Mit dem Goldrausch nach Slagharen


Nachdem sich das Gerücht über den baldigen Abbau des Looping Stars Thunder Loop über mehrere Jahre gehalten hatte, war dann gegen Ende des vergangenen Jahres tatsächlich Schluss mit dem Betrieb der Anlage in Slagharen. Doch keine Sorge um die alte Dame, die seit 1979 die Welt der Besucher des Attractieparks auf den Kopf stellte, denn sie befindet sich nun wieder im Besitz der Familie Bemboom – eine Rückkehr in den einen oder anderen Freizeitpark ist also nicht auszuschließen. An ihrer Stelle tritt in diesem Jahr die Achterbahn Gold Rush, eine kompakte Achterbahn mit Triple-Launch bei geschlossenen Rundlauf des Herstellers Gerstlauer.

Doch kann die Achterbahn würdig in die Fußstapfen jener Achterbahn treten, die für Generationen von Niederländern und grenznahen Deutschen die erste Looping-Achterbahn war? Ich gebe es zu, diese Frage ist etwas zu weit hergeholt, doch Nostalgie kann man nicht so schnell ersetzen. Tatsächlich präsentiert sich nun in Slagharen ein Schmuckstück sondergleichen; ein Zustand der im Vergleich zum vorherigen Status-Quo auch nicht so schwierig zu erreichen war. Doch die perfekte Einbindung der Anlage, welche dem linken Parkbereich optisch sehr zu Gute kommt und nun erstaunlich rund dastehen lässt, verrät nichts über die Fahrt an sich.

Diese beginnt mit einem sehr seichten Abschuss aus dem Stand heraus in Richtung des Top-Hats, den man demzufolge nur sehr leicht erklimmt. Mit der nun aufgebauten Geschwindigkeit wird die Abschussstrecke rückwärts ein weiteres Mal durchfahren, doch dieses Mal mit einer deutlich verschärften Beschleunigung.
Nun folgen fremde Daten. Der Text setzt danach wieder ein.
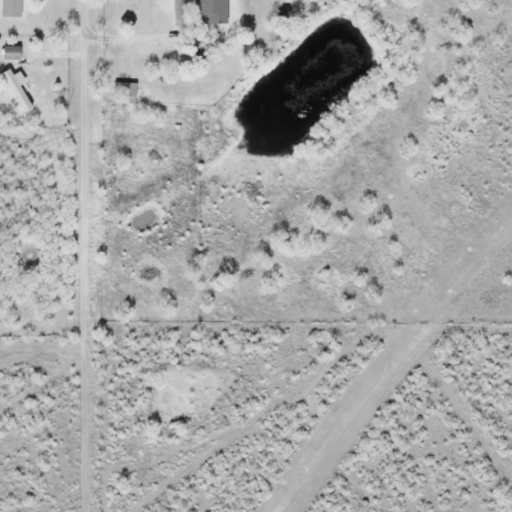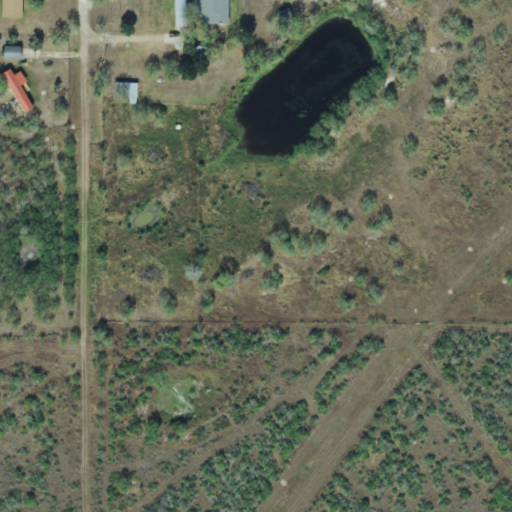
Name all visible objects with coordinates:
road: (86, 3)
building: (11, 8)
building: (212, 11)
building: (179, 12)
building: (12, 52)
building: (17, 89)
building: (127, 90)
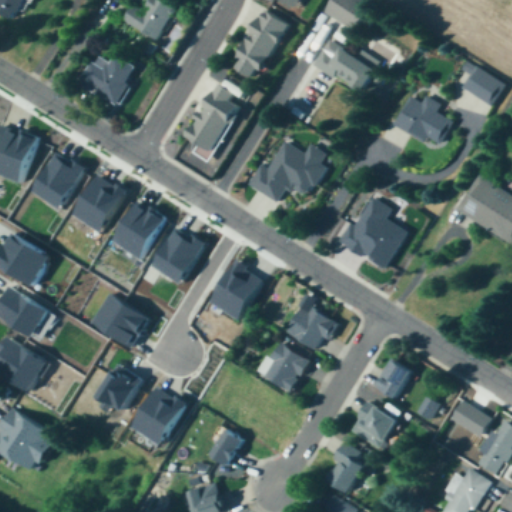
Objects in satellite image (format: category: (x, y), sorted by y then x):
building: (304, 1)
building: (293, 3)
building: (14, 6)
building: (11, 9)
building: (356, 10)
building: (351, 13)
building: (154, 15)
building: (151, 18)
building: (266, 41)
road: (49, 43)
building: (259, 47)
road: (73, 49)
building: (350, 63)
building: (347, 66)
building: (111, 75)
building: (108, 78)
road: (182, 78)
road: (11, 80)
building: (485, 81)
building: (482, 85)
building: (219, 116)
building: (427, 117)
building: (425, 121)
building: (214, 123)
road: (248, 133)
building: (19, 151)
road: (360, 164)
building: (294, 169)
road: (157, 172)
building: (290, 173)
building: (63, 178)
building: (105, 202)
building: (489, 204)
building: (488, 207)
building: (144, 228)
building: (380, 232)
road: (436, 242)
building: (183, 253)
building: (29, 256)
road: (194, 284)
building: (243, 289)
building: (26, 309)
road: (385, 314)
building: (126, 318)
building: (316, 321)
building: (310, 326)
building: (26, 362)
building: (288, 364)
road: (504, 366)
building: (284, 367)
building: (398, 376)
building: (395, 379)
road: (494, 382)
building: (125, 387)
road: (329, 400)
building: (432, 405)
building: (166, 414)
building: (476, 417)
building: (379, 423)
building: (374, 425)
building: (29, 437)
building: (231, 445)
building: (226, 446)
building: (499, 447)
building: (498, 448)
building: (352, 466)
building: (349, 467)
building: (467, 493)
building: (208, 499)
building: (211, 499)
building: (344, 505)
building: (342, 506)
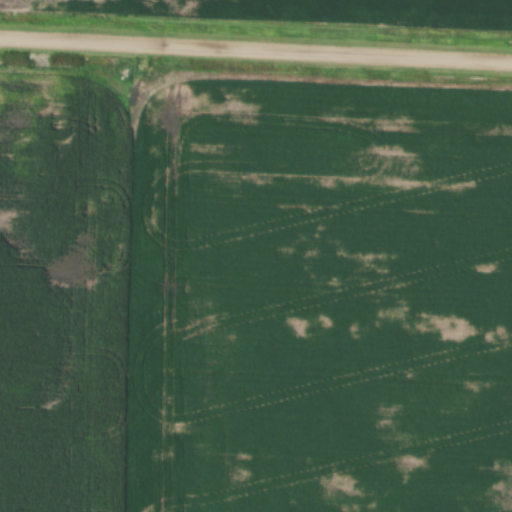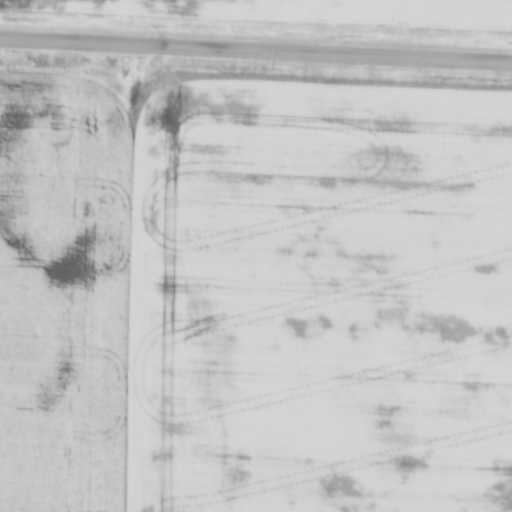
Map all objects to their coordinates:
road: (256, 46)
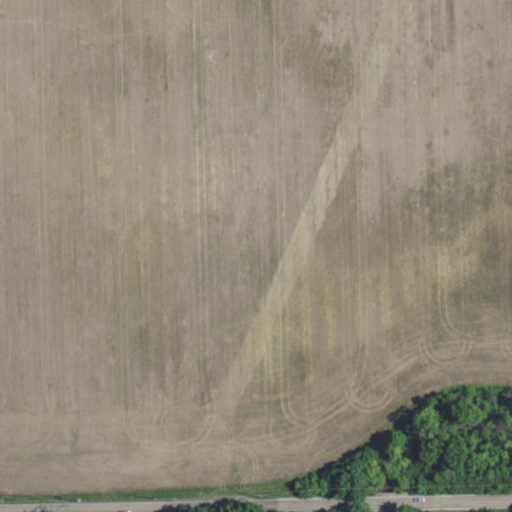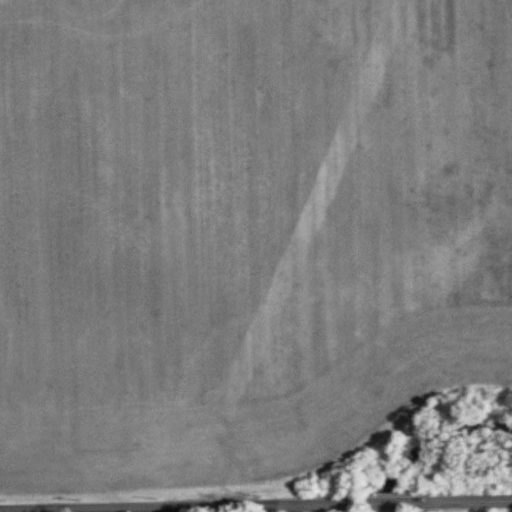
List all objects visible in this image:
road: (256, 505)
Mit einem breiten Lächeln auf dem Gesicht schießt man den Dive Loop am hinteren Ende der Beschleunigungsstrecke empor, wendet dort in leichter Überkopfstellung und nimmt ein drittes Mal Anlauf. Nach Erreichen der Höchstgeschwindigkeit von 90 km/h wagt man ein weiteres Mal die Erklimmung des Top-Hats, welches nun auch locker gelingt. Während die Einfahrt in das Element eine Krümmung nach rechts aufweisen kann verlässt man dieses in einer geradlinigen Abfahrt. Mit einem ordentlichen Druck durchquert man das anschließende Tal und wendet sogleich in einer hochgeständerten Steilkurve, woraufhin die Station auf einem Camelback überquert wird. Weit über den Köpfen der zukünftigen Fahrgäste vollzieht der Wagenverbund ein weiteres Steilkurvenmanöver, welches einem parallel zur Station entlässt. Daraufhin gewinnt der Zug ein letztes Mal an Höhe, ehe dieser in dem Dive Loop gegen Ende der Fahrt eintaucht und zügig auf seine Ausgangslage zurückkehrt.

Die neue Achterbahn Gold Rush bietet ein solides Fahrvergnügen für Jung und Alt und passt demzufolge perfekt in den Attractiepark Slagharen. Obwohl sie neuer ist und mit dem Triple-Launch einer Modeerscheinung folgt, so bietet sie in etwa das selbe Fahrvergnügen wie ihre Vorgängerin – man hat also alles richtig gemacht.